What you are asked to do: Please copy out every line of the listing below in which the word "delegación" appears.

Data for processing:
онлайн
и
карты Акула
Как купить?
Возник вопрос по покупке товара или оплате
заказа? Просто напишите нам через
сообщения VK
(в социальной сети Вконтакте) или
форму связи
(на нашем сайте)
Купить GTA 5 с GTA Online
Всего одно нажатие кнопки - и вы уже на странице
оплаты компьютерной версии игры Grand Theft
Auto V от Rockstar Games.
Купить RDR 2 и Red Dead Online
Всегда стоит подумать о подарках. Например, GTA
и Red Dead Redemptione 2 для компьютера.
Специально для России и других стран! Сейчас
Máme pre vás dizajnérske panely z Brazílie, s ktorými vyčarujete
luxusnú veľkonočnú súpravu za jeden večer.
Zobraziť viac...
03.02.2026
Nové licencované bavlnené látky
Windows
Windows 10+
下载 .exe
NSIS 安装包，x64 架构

--

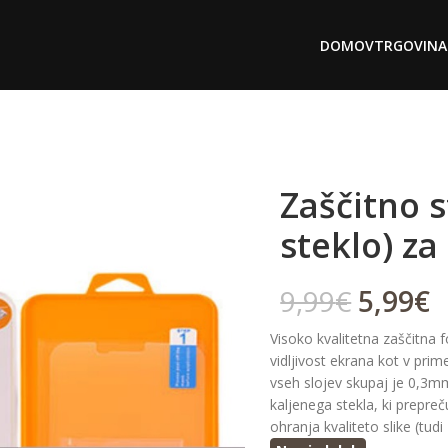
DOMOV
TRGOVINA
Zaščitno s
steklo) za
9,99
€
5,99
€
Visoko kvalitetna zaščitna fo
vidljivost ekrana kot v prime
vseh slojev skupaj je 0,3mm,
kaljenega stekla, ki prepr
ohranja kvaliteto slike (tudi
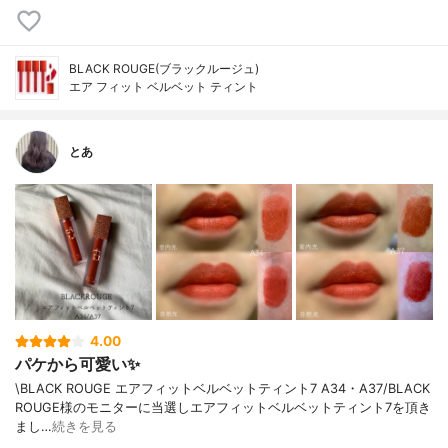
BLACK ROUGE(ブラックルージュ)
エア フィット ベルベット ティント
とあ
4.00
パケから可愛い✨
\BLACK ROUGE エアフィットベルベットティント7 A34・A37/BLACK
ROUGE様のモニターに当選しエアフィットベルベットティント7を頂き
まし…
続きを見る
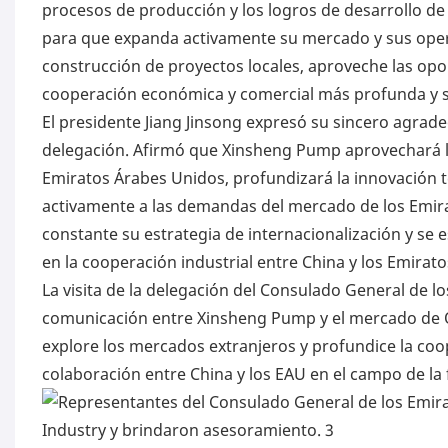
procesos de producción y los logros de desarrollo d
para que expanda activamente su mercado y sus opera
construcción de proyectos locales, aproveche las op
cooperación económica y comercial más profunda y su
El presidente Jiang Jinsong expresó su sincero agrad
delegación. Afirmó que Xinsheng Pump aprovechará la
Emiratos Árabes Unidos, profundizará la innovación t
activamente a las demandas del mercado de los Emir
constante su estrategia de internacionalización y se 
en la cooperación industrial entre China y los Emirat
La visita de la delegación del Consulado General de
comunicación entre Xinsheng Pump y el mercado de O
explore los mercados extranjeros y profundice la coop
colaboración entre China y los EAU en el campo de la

Result for this exercise:
delegación. Afirmó que Xinsheng Pump aprovechará la
La visita de la delegación del Consulado General de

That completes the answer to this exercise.